Earlier this year, Maryland-based M3D launched a crowdfunding campaign on Kickstarter to raise $50,000 for its new and considered “the first truly consumer 3D printer, the Micro. The project immediately became a huge hit and at the end of its run raised well over $3.4 million dollars. Now, the creators have announced the printer is almost ready for shipment.
As previously reported, The Micro can be used to create anything from custom toys, jewelry, and chocolate to real engineering and artistic prototypes. To start 3D printing you simply plug in the printer, download or create models, and hit print. The Micro comes ready to use out of the box, meaning that there’s no setup or complicated instructions to follow.
The printer is compatible with Mac and PC and Linux through a direct USB-connection. Advanced users can use the expert settings, as well as other software such as open-source slicers. It can also print objects as tall as 4.6 inches or 116 mm.
M3D is a tech startup led by founders Michael Armani, bioengineer Ph.D. and co-founder David Jones, with a degree in computer science. With over a decade of experience in materials science, product manufacturing, software, and robotics, they joined forced with a vision to redefine the world of desktop 3D printing. They wanted to make a 3D printers with great consideration for simplicity and the full user experience.
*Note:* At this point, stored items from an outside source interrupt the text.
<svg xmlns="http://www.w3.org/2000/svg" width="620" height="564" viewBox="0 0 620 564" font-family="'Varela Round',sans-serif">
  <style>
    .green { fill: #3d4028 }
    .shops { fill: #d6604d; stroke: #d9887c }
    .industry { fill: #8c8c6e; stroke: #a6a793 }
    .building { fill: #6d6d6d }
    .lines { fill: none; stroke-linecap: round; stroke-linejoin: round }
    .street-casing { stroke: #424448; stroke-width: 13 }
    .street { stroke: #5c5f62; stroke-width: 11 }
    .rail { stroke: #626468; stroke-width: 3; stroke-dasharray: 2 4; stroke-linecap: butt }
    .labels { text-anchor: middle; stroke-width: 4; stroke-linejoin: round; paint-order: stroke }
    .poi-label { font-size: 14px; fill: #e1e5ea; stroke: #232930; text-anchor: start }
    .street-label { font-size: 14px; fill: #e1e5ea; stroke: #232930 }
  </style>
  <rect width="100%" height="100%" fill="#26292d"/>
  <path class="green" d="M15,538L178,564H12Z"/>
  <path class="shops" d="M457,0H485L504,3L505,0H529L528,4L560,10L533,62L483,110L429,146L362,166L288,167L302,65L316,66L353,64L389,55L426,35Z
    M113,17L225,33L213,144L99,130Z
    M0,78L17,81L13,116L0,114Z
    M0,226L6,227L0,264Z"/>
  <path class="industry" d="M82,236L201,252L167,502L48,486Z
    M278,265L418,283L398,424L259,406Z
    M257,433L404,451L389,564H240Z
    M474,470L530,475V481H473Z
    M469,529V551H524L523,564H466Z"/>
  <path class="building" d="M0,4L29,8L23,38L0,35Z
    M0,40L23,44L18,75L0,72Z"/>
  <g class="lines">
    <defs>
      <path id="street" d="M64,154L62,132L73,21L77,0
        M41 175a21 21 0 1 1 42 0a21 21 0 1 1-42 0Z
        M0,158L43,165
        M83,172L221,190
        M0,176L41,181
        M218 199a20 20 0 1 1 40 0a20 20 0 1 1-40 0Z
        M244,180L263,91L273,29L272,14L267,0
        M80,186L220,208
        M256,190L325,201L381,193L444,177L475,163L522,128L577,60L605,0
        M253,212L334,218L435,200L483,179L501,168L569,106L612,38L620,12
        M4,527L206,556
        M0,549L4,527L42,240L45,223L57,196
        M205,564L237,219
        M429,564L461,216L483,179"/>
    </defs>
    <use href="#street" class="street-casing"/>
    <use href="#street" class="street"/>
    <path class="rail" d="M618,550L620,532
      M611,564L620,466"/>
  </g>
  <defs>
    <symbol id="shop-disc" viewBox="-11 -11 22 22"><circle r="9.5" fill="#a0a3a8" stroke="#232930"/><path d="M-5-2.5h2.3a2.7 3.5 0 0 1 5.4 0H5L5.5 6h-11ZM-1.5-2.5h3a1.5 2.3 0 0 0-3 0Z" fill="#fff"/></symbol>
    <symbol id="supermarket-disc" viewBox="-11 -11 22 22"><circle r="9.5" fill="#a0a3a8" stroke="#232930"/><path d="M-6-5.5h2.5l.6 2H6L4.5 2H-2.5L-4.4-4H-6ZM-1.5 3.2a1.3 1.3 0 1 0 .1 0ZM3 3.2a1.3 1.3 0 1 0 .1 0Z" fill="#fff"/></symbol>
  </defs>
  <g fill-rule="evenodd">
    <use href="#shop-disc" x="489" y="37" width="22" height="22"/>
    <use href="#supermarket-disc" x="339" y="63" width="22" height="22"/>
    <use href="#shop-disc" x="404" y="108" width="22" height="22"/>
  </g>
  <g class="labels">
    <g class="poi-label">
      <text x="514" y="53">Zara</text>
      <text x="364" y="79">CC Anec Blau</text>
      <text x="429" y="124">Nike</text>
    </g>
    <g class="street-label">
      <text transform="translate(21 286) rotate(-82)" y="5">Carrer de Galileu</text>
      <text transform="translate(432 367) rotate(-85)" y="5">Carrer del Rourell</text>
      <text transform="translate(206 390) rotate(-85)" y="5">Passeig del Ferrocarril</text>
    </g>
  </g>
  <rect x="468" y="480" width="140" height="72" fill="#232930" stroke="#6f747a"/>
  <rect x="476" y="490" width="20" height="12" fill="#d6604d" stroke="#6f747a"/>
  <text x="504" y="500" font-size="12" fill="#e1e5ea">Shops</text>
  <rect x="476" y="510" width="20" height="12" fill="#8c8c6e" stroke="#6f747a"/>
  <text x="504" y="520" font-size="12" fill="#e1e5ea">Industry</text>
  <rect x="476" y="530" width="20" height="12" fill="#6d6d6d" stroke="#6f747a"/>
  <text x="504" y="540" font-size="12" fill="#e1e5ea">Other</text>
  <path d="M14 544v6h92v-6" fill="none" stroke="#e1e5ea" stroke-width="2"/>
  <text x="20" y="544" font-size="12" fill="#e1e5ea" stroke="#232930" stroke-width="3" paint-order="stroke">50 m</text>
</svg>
Founder of M3D, Michael Armani, previously stated, “We are absolutely astounded by the positive response we’ve had so far, and that we hit our goal in just minutes. The mainstream consumer is eager to try 3D printing, and now The Micro can become a reality and make that happen. Its simple to use interface means that consumers, designers, and engineers alike can enjoy this technology. A massive thank you to every one who has backed, supported and given us your feedback, we could not have done it without you.”
During his interview with Techical.ly, Jones explained “I like to call [the project] an epic marathon. We’re between the stage of beta and production units so we’re working out all of the kinks in production and software and everything at the same time. Around December, everything should be nice and ready for a clean consumer product.”
Also sharing details about his first experience with 3D printing, Jones noted, “When Mike and I started getting to 3D printers, we actually tried to build one of our own and him being an engineer with a Ph.D., it took both of us about four days to put one together and get it working properly So its’ not something your average consumer can do and do well.”
In regards to why the team decided to plant its roots in Fulton, Maryland, Jones added, “We wanted to be a bigger part of this trend in Howard Country that’s going on with 3D Maryland. The state has been very supportive of our efforts to create jobs and bring jobs back to the U.S. Fulton’s a real nice area, very safe and up and coming.”